By Lauren MacMillan and Molly Graham, 6.1

Last Friday, the 6.1 biologists visited Portsmouth University for a biology conference. The first lecture was on Biomedical Science, ‘Chronic Myeloid Leukaemia’ by Gavin Knight; specifically focusing on how Chronic Myeloid Leukaemia forms in people. We learnt about the DNA changes which cause the disease and how the cancer process is not just one change but many in a row which leads to the cancer.

The second lecture was on epigenetics, a topic we have been studying in AS biology, delivered by Dr Tim Hebbes. He talked about the new possibilities that epigenetics provides in personal healthcare and how new discoveries in epigenetics is changing our understanding of DNA and genetic inheritance due to our environment and not just the genome.

Those studying Psychology also attended a lecture on the ‘Psychology of Beauty’ by Dr Ed Morrison where we learnt about how we perceive beauty and the changes in our environment that cause beauty as well as how beauty varies across cultures.
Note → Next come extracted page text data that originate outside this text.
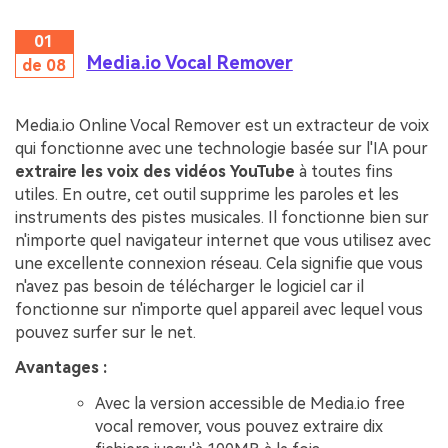
01
Media.io Vocal Remover
de 08
Media.io Online Vocal Remover est un extracteur de voix
qui fonctionne avec une technologie basée sur l'IA pour
extraire les voix des vidéos YouTube
à toutes fins
utiles. En outre, cet outil supprime les paroles et les
instruments des pistes musicales. Il fonctionne bien sur
n'importe quel navigateur internet que vous utilisez avec
une excellente connexion réseau. Cela signifie que vous
n'avez pas besoin de télécharger le logiciel car il
fonctionne sur n'importe quel appareil avec lequel vous
pouvez surfer sur le net.
Avantages :
Avec la version accessible de Media.io free
vocal remover, vous pouvez extraire dix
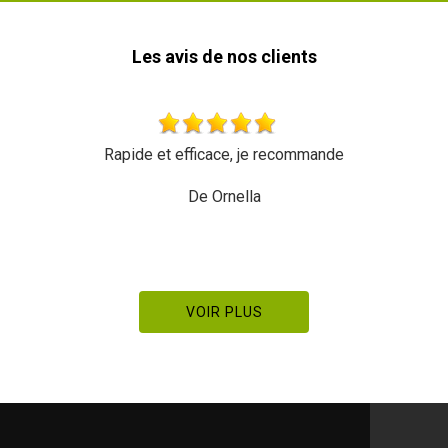
Les avis de nos clients
Très beau travail rien à redire Équipe sympathiqu
dynamique Merci à eux
De Pierre Manetstotter
VOIR PLUS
The lecture was very eye opening and fascinating.

The rest of the biologists attended the last lecture on medicine as sport given by Dr Zoe Saynor and Dr Ant Shepherd, it was a very engaging lecture with lots of audience participation. It opened our eyes to the opportunities that are available from optimising the performance of professional athletes to helping children with chronic diseases in day to day life.

Bedales Brain Day

By Lauren MacMillan, 6.1

On Tuesday, Dr Guy Sutton, Director of Medical Biology Interactive, gave several lectures on the human brain, focusing on forensic psychology and the criminal mind. He discussed mental health problems and abnormal brain structure as causes of crime, which creates ethical issues and debate around the sanity of offenders and leads to the argument of whether they should be answerable for their crimes in the first place.

One of the lectures involved the area of Criminal Profiling where there is a large difference in the way Americans and Europeans approach the topic. Europe goes for a more statistical and evidenced based approach, whereas Americans tend to use behavioural analysis of the crime scene and their experience to create a criminal profile.

A History of Mental Health and the treatments that were once used was also an essential part of the day and we learned how treatment has improved and the conditions and attitudes towards mental health are also changing. There were mentions of the Nature/Nurture debate and how epigenetics has changed how we view the argument; knowing that the environment can change our genetics and our brain structure means that both have a large impact on our behaviour.

It was a very enjoyable day that caused us, as students, to think more like degree psychologists rather than AS or A level students – and to think about the bigger picture.